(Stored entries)
━━━━━━━━━━

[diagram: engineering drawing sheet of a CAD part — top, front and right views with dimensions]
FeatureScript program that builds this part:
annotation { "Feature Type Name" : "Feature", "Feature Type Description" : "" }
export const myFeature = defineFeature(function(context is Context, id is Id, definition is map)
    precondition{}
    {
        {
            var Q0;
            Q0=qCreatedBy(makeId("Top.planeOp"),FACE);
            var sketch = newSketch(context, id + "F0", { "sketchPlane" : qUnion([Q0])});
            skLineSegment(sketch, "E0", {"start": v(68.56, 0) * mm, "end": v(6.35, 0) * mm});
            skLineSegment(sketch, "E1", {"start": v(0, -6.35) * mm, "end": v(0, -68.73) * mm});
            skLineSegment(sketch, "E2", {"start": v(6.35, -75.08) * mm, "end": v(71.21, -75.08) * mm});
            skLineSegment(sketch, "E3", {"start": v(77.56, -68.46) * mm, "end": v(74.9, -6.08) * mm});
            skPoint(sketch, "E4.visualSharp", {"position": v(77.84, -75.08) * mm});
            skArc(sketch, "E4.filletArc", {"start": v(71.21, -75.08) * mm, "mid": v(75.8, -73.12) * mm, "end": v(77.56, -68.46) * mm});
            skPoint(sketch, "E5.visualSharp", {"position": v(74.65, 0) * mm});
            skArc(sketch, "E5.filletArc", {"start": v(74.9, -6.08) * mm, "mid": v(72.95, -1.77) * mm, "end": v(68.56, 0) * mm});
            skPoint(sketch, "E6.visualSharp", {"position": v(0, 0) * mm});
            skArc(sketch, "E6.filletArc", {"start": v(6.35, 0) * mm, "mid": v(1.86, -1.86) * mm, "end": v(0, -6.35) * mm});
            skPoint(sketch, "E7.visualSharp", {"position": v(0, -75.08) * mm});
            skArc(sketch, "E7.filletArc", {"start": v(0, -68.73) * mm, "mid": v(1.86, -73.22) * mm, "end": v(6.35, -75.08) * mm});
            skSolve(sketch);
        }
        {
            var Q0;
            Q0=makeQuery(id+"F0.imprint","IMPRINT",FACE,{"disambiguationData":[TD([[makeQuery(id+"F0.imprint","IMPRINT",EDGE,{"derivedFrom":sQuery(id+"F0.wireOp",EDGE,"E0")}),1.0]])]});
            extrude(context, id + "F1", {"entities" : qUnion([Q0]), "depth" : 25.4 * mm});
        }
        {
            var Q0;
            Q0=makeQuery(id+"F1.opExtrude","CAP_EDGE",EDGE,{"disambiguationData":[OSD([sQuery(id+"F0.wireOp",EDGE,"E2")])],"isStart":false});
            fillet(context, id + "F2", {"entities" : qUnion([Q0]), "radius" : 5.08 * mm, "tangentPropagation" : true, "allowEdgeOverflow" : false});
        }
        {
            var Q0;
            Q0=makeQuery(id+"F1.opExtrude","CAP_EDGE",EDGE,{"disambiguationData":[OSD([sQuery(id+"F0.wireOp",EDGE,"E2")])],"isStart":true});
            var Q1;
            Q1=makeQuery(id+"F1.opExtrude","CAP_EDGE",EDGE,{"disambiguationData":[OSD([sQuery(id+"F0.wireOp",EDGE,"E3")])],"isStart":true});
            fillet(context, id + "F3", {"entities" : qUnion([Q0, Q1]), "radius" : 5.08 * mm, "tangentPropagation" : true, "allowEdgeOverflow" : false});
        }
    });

━━━━━━━━━━

▶ What is being asked: Reproduce all of the lines above word for word, without changing anything.

▶ Task answer:
[diagram: engineering drawing sheet of a CAD part — top, front and right views with dimensions]
FeatureScript program that builds this part:
annotation { "Feature Type Name" : "Feature", "Feature Type Description" : "" }
export const myFeature = defineFeature(function(context is Context, id is Id, definition is map)
    precondition{}
    {
        {
            var Q0;
            Q0=qCreatedBy(makeId("Top.planeOp"),FACE);
            var sketch = newSketch(context, id + "F0", { "sketchPlane" : qUnion([Q0])});
            skLineSegment(sketch, "E0", {"start": v(68.56, 0) * mm, "end": v(6.35, 0) * mm});
            skLineSegment(sketch, "E1", {"start": v(0, -6.35) * mm, "end": v(0, -68.73) * mm});
            skLineSegment(sketch, "E2", {"start": v(6.35, -75.08) * mm, "end": v(71.21, -75.08) * mm});
            skLineSegment(sketch, "E3", {"start": v(77.56, -68.46) * mm, "end": v(74.9, -6.08) * mm});
            skPoint(sketch, "E4.visualSharp", {"position": v(77.84, -75.08) * mm});
            skArc(sketch, "E4.filletArc", {"start": v(71.21, -75.08) * mm, "mid": v(75.8, -73.12) * mm, "end": v(77.56, -68.46) * mm});
            skPoint(sketch, "E5.visualSharp", {"position": v(74.65, 0) * mm});
            skArc(sketch, "E5.filletArc", {"start": v(74.9, -6.08) * mm, "mid": v(72.95, -1.77) * mm, "end": v(68.56, 0) * mm});
            skPoint(sketch, "E6.visualSharp", {"position": v(0, 0) * mm});
            skArc(sketch, "E6.filletArc", {"start": v(6.35, 0) * mm, "mid": v(1.86, -1.86) * mm, "end": v(0, -6.35) * mm});
            skPoint(sketch, "E7.visualSharp", {"position": v(0, -75.08) * mm});
            skArc(sketch, "E7.filletArc", {"start": v(0, -68.73) * mm, "mid": v(1.86, -73.22) * mm, "end": v(6.35, -75.08) * mm});
            skSolve(sketch);
        }
        {
            var Q0;
            Q0=makeQuery(id+"F0.imprint","IMPRINT",FACE,{"disambiguationData":[TD([[makeQuery(id+"F0.imprint","IMPRINT",EDGE,{"derivedFrom":sQuery(id+"F0.wireOp",EDGE,"E0")}),1.0]])]});
            extrude(context, id + "F1", {"entities" : qUnion([Q0]), "depth" : 25.4 * mm});
        }
        {
            var Q0;
            Q0=makeQuery(id+"F1.opExtrude","CAP_EDGE",EDGE,{"disambiguationData":[OSD([sQuery(id+"F0.wireOp",EDGE,"E2")])],"isStart":false});
            fillet(context, id + "F2", {"entities" : qUnion([Q0]), "radius" : 5.08 * mm, "tangentPropagation" : true, "allowEdgeOverflow" : false});
        }
        {
            var Q0;
            Q0=makeQuery(id+"F1.opExtrude","CAP_EDGE",EDGE,{"disambiguationData":[OSD([sQuery(id+"F0.wireOp",EDGE,"E2")])],"isStart":true});
            var Q1;
            Q1=makeQuery(id+"F1.opExtrude","CAP_EDGE",EDGE,{"disambiguationData":[OSD([sQuery(id+"F0.wireOp",EDGE,"E3")])],"isStart":true});
            fillet(context, id + "F3", {"entities" : qUnion([Q0, Q1]), "radius" : 5.08 * mm, "tangentPropagation" : true, "allowEdgeOverflow" : false});
        }
    });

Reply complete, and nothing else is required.